EXERCICES.
**a.** Traduisez en anglais cette phrase de l'extrait sur la valeur d'Aéroport Toulouse-Blagnac : « Ainsi, la commission est d'avis que la valeur de la société Aéroport Toulouse-Blagnac ne saurait être inférieure à 400 millions d'euros. »
**b.** Poursuivez l'extrait sur la valeur d'Aéroport Toulouse-Blagnac à la suite de sa dernière phrase.

EXTRAIT.
╔══

L'évaluation sur la base des multiples implicites au cours de bourse de sociétés comparables ne peut non plus être négligée, même si chaque société présente ses caractéristiques propres, tant financières que juridiques (concession ou propriété de l'aéroport, régime de caisse unique ou de double caisse), dont les conséquences réelles sont difficiles à quantifier. La référence aux aéroports de Zurich, Vienne et Venise (société SAVE), suggérés comme les plus proches comparables par la banque-conseil, paraît adaptée. La commission a estimé qu'il y avait lieu de retenir ces trois références en y ajoutant une prime valorisant pleinement l'attribution du contrôle opérationnel de la société à l'acquéreur. L'Agence des participations de l'Etat a indiqué partager ce point de vue.
La commission a également étudié les transactions récentes intervenues sur des aéroports, parmi lesquelles la cession d'ANA au Portugal ou les transactions sur plusieurs aéroports britanniques. Ces opérations font apparaître des bornes hautes de valorisation dont il doit être tenu compte mais qui résultent en partie, au-delà de la valeur de la société, de la tension concurrentielle très forte constatée lors de ces cessions.
VII. - Prenant en compte l'ensemble de ces éléments, la commission estime qu'une valeur d'entreprise faisant apparaître un multiple implicite d'EBITDA compris entre 12 et 13 est cohérente avec les données fournies par la méthode de l'actualisation des flux et par celle des comparables boursiers. Il convient d'en déduire la dette nette. Ainsi, la commission est d'avis que la valeur de la société Aéroport Toulouse-Blagnac ne saurait être inférieure à 400 millions d'euros.
Adopté dans la séance du 24 novembre 2014 où siégeaient MM. Bertrand SCHNEITER, président, Pierre ACHARD, Daniel DEGUEN, Philippe MARTIN, Mme Inès-Claire MERCEREAU et M. Jean SÉRISÉ, membres de la commission.

╚══

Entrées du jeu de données

╔══

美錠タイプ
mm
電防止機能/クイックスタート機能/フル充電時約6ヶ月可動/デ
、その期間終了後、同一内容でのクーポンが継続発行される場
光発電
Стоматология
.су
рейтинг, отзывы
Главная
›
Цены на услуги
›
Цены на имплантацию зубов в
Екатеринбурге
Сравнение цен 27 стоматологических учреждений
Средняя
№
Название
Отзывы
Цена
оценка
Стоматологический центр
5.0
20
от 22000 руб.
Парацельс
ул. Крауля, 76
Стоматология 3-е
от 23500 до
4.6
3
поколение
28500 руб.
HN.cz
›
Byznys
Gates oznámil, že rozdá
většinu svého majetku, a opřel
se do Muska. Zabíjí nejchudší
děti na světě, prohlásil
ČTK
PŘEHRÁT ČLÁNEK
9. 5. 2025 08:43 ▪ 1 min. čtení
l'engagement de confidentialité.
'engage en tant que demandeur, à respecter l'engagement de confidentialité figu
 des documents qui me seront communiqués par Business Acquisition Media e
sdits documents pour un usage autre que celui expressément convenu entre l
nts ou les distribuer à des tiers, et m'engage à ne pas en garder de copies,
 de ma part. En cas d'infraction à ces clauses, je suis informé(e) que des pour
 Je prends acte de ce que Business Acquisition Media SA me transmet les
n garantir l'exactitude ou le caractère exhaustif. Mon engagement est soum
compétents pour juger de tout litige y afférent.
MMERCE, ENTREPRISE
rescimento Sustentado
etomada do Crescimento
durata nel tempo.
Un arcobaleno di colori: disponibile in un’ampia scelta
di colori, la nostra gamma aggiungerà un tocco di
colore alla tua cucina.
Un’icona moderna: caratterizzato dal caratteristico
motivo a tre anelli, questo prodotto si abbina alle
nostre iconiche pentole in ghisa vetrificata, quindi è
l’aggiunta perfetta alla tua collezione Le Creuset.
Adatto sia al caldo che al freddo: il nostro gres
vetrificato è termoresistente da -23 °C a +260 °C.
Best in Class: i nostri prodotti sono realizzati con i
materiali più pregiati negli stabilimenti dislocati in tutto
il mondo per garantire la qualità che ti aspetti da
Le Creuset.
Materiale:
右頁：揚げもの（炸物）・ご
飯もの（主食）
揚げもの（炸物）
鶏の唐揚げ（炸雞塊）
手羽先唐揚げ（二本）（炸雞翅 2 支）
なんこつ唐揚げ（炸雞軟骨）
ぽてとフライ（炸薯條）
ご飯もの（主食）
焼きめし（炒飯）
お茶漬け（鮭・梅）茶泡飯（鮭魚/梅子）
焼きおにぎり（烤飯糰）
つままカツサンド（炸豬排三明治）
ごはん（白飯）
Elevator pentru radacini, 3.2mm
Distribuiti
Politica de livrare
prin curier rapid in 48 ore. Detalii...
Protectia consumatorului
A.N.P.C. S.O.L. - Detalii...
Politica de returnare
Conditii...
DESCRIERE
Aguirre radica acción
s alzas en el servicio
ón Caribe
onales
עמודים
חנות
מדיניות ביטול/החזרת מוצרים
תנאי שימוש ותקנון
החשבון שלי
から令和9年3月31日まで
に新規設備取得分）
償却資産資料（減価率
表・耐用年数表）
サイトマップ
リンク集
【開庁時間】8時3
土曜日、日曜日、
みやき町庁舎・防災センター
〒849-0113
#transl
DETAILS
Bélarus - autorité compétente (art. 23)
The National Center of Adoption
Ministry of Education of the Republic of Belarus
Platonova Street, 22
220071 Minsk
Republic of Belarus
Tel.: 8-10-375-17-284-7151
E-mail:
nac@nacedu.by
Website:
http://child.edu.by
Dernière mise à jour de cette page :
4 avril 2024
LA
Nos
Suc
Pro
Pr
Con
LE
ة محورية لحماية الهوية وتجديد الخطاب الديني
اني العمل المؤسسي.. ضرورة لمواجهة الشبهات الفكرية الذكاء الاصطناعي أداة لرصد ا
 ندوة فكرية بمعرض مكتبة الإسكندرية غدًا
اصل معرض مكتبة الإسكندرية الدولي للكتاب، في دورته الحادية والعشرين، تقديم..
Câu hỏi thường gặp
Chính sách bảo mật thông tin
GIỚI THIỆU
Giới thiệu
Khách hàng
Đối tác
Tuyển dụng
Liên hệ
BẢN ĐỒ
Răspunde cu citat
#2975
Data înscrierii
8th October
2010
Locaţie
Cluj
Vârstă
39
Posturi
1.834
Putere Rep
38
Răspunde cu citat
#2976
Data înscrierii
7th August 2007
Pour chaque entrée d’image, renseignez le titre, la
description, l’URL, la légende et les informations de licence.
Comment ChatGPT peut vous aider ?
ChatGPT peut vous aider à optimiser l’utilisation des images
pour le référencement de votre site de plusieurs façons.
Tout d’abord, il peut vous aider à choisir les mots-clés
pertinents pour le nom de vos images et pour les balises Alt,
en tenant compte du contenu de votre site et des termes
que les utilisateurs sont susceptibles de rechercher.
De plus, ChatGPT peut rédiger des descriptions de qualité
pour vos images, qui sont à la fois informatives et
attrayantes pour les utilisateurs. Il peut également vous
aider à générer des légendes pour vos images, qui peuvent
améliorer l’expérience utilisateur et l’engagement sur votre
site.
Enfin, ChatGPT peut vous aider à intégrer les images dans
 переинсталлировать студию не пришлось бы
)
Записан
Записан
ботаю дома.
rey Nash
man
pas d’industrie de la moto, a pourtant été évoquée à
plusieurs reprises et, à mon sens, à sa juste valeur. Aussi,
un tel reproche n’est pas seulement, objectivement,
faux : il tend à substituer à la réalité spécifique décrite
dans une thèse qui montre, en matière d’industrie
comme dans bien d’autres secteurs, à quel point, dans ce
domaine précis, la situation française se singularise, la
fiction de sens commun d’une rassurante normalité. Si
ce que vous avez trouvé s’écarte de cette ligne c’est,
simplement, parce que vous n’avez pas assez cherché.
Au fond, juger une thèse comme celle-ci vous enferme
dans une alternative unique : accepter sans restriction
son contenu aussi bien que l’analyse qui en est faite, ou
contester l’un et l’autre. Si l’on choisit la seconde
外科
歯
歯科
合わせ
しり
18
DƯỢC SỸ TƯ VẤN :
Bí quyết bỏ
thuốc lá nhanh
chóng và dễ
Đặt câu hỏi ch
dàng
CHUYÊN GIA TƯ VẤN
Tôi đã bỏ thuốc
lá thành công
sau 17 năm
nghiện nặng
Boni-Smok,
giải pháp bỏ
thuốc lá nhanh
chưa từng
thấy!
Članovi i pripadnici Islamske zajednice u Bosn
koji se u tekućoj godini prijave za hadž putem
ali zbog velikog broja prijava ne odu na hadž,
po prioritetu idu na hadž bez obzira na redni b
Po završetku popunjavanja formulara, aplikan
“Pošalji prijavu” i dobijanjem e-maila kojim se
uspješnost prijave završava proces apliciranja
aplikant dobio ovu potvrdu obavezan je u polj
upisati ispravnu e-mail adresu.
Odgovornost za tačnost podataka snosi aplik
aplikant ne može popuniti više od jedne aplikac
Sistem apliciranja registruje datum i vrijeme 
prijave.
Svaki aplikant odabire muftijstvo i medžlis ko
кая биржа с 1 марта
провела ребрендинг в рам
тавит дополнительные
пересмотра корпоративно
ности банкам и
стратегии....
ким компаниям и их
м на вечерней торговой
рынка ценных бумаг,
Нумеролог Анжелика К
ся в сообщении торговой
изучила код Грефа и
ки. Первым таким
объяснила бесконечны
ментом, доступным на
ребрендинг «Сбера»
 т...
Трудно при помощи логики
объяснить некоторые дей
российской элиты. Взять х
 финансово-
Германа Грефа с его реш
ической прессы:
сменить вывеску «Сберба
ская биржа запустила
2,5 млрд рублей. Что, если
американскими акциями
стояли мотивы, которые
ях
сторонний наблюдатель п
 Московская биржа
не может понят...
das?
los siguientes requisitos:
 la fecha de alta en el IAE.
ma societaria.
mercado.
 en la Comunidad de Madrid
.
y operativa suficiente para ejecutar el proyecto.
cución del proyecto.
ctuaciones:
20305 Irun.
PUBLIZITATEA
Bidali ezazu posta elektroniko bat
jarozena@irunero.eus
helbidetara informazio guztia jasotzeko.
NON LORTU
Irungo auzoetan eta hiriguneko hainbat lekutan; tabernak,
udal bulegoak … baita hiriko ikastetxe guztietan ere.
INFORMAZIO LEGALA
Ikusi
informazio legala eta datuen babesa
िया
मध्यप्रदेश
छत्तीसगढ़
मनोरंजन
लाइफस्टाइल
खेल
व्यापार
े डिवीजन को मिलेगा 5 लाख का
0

╚══

CORRIGÉ.
**a.** Thus, the commission is of the opinion that the value of the company Aéroport Toulouse-Blagnac cannot be less than 400 million euros.

**b.**
Le président,
B. Schneiter

DOCUMENT 2

Arrêté du XX XX XXXX
fixant les modalités de transfert au secteur privé d'une participation détenue par l'Etat au capital de la société Aéroport Toulouse-Blagnac
NOR : XXX

Le ministre des finances et des comptes publics et le ministre de l'économie, de l'industrie et du numérique,
Vu le code monétaire et financier, notamment son article R. 153-2 ;
Vu la loi n° 86-793 du 2 juillet 1986 modifiée autorisant le Gouvernement à prendre diverses mesures d'ordre économique et social ;
Vu la loi n° 86-912 du 6 août 1986 modifiée relative aux modalités des privatisations ;
Vu l'ordonnance n° 2014-948 du 20 août 2014 relative à la gouvernance et aux opérations sur le capital des sociétés à participation publique ;
Vu le décret n° 2014-795 du 11 juillet 2014 autorisant le transfert au secteur privé d'une participation majoritaire au capital de la société anonyme Aéroport Toulouse-Blagnac ;
Vu l'avis relatif au transfert au secteur privé d'une participation majoritaire au capital de la société anonyme Aéroport Toulouse-Blagnac publié au Journal officiel de la République française du 18 juillet 2014 ;
Vu l'autorisation du ministre chargé de l'économie, de l'industrie et du numérique recueillie le XX XX 2014 ;
Sur avis conforme de la Commission des participations et des transferts en date du XX XX 2015,
Arrêtent :

Article 1er

Le transfert au secteur privé d'une participation de 49,99 % détenue par l'Etat au capital de la société Aéroport Toulouse-Blagnac, représentant 73 985 actions, le cas échéant portée à 60 %, représentant 88 799 actions, en cas d'exercice par l'Etat de son option de vente, s'effectuera par la cession à la société CASIL Europe, société par actions simplifiée inscrite au registre du commerce et des sociétés de Paris sous le numéro 809 128 184.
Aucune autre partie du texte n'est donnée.